• Información proporcionada:
==========

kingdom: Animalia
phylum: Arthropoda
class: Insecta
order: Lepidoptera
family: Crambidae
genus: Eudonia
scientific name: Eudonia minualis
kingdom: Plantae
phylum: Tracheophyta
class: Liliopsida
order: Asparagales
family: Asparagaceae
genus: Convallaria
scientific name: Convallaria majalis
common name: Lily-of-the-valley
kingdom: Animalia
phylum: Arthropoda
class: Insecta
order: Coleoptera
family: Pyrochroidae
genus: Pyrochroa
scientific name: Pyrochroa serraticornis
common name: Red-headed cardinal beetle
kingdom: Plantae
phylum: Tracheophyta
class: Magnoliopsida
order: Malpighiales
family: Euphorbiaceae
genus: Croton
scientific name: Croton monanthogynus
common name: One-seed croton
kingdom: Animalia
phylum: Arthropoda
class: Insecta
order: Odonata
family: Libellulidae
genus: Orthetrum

==========

Cambia "scientific name" por "binomial name" en todo el listado y vuelve a escribir sus líneas sin ninguna otra modificación.

kingdom: Animalia
phylum: Arthropoda
class: Insecta
order: Lepidoptera
family: Crambidae
genus: Eudonia
binomial name: Eudonia minualis
kingdom: Plantae
phylum: Tracheophyta
class: Liliopsida
order: Asparagales
family: Asparagaceae
genus: Convallaria
binomial name: Convallaria majalis
common name: Lily-of-the-valley
kingdom: Animalia
phylum: Arthropoda
class: Insecta
order: Coleoptera
family: Pyrochroidae
genus: Pyrochroa
binomial name: Pyrochroa serraticornis
common name: Red-headed cardinal beetle
kingdom: Plantae
phylum: Tracheophyta
class: Magnoliopsida
order: Malpighiales
family: Euphorbiaceae
genus: Croton
binomial name: Croton monanthogynus
common name: One-seed croton
kingdom: Animalia
phylum: Arthropoda
class: Insecta
order: Odonata
family: Libellulidae
genus: Orthetrum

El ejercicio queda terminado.